BEDIENTER. Edle Herren, Antonio, mein Herr, ist zu Hause und wünscht euch zu sprechen.

SALARINO. Wir haben ihn allenthalben gesucht.

Tubal kommt.

SOLANIO. Hier kommt ein andrer von seinem Stamm: der dritte Mann ist nicht aufzutreiben, der Teufel selbst müßte denn Jude werden.

Solanio, Salarino und Bedienter ab.

SHYLOCK. Nun, Tubal, was bringst du Neues von Genua? Hast du meine Tochter gefunden?

TUBAL. Ich bin oft an Örter gekommen, wo ich von ihr hörte; aber ich kann sie nicht finden.

SHYLOCK. Ei so, so, so, so! Ein Diamant fort, kostet mich zweitausend Dukaten zu Frankfurt! Der Fluch ist erst jetzt auf unser Volk gefallen, ich hab' ihn niemals gefühlt bis jetzt. Zweitausend Dukaten dafür! und noch mehr kostbare, kostbare Juwelen! Ich wollte, meine Tochter läge tot zu meinen Füßen, und hätte die Juwelen in den Ohren! Wollte, sie läge eingesargt zu meinen Füßen, und die Dukaten im Sarge! Keine Nachricht von ihnen! Ei, daß dich! – und ich weiß noch nicht, was beim Nachsetzen drauf geht. Ei, du Verlust über Verlust! Der Dieb mit so viel davon gegangen, und so viel, um den Dieb zu finden; und keine Genugtuung, keine Rache! Kein Unglück tut sich auf, als was mir auf den Hals fällt; keine Seufzer, als die ich ausstoße, keine Tränen, als die ich vergieße.

TUBAL. Ja, andre Menschen haben auch Unglück. Antonio, so hört' ich in Genua –

SHYLOCK. Was, was, was? Ein Unglück? ein Unglück?

TUBAL. Hat eine Galeone verloren, die von Tripolis kam.

SHYLOCK. Gott sei gedankt! Gott sei gedankt! Ist es wahr? Ist es wahr?

TUBAL. Ich sprach mit ein paar von den Matrosen, die sich aus dem Schiffbruch gerettet.

SHYLOCK. Ich danke dir, guter Tubal! Gute Zeitung, gute Zeitung! – Wo? in Genua?

TUBAL. Eure Tochter vertat in Genua, wie ich hörte, in einem Abend achtzig Dukaten!

SHYLOCK. Du gibst mir einen Dolchstich – ich kriege mein Gold nicht wiederzusehn – Achtzig Dukaten in einem Strich! Achtzig Dukaten!

TUBAL. Verschiedne von Antonios Gläubigern reisten mit mir zugleich nach Venedig; die beteuerten, er müsse notwendig fallieren.

SHYLOCK. Das freut mich sehr! Ich will ihn peinigen, ich will ihn martern: das freut mich!

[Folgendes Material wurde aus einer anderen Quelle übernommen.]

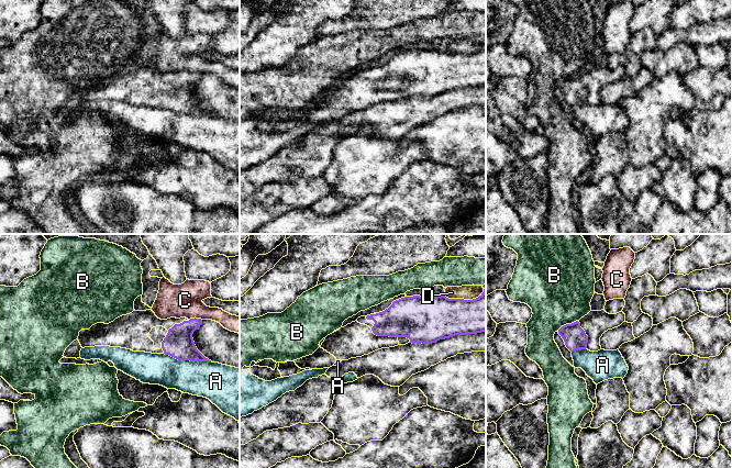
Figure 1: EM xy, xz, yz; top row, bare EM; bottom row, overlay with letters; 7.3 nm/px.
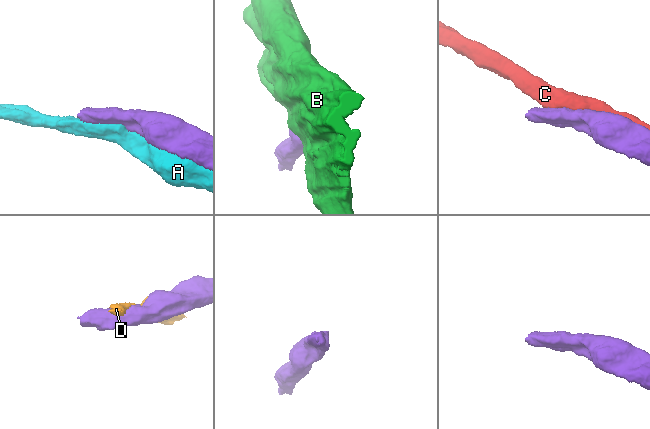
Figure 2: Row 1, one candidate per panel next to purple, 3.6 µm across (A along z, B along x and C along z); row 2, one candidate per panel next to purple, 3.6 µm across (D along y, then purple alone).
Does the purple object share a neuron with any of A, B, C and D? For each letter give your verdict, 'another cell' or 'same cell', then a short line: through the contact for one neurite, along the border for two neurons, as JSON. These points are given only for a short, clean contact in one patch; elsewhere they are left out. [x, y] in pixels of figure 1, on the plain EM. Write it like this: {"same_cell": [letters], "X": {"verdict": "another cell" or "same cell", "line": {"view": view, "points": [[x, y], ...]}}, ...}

TUBAL. Einer zeigte mir einen Ring, den ihm Eure Tochter für einen Affen gab.

SHYLOCK. Daß sie die Pest! Du marterst mich, Tubal: es war mein Türkis, ich bekam ihn von Lea, als ich noch Junggeselle war; ich hätte ihn nicht für einen Wald voll Affen weggegeben.

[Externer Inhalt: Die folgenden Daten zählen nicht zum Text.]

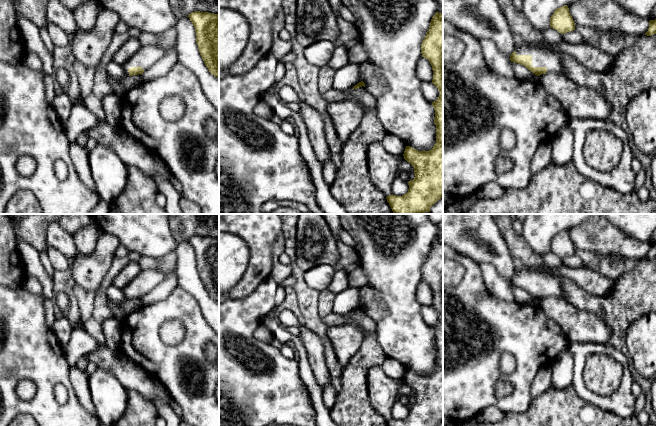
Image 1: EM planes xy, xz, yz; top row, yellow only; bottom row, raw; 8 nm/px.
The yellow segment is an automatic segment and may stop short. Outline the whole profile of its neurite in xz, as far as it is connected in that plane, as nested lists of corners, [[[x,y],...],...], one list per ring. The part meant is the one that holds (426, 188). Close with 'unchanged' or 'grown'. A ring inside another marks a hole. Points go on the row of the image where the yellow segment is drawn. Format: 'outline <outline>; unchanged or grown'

TUBAL. Aber Antonio ist gewiß ruiniert.

SHYLOCK. Ja, das ist wahr! das ist wahr! Geh, Tubal, miete mir einen Amtsdiener, bestell' ihn vierzehn Tage vorher. Ich will sein Herz haben, wenn er verfällt; denn wenn er aus Venedig weg ist, so kann ich Handel treiben, wie ich will. Geh, geh, Tubal, und triff mich bei unsrer Synagoge! Geh, guter Tubal! bei unsrer Synagoge, Tubal! Ab.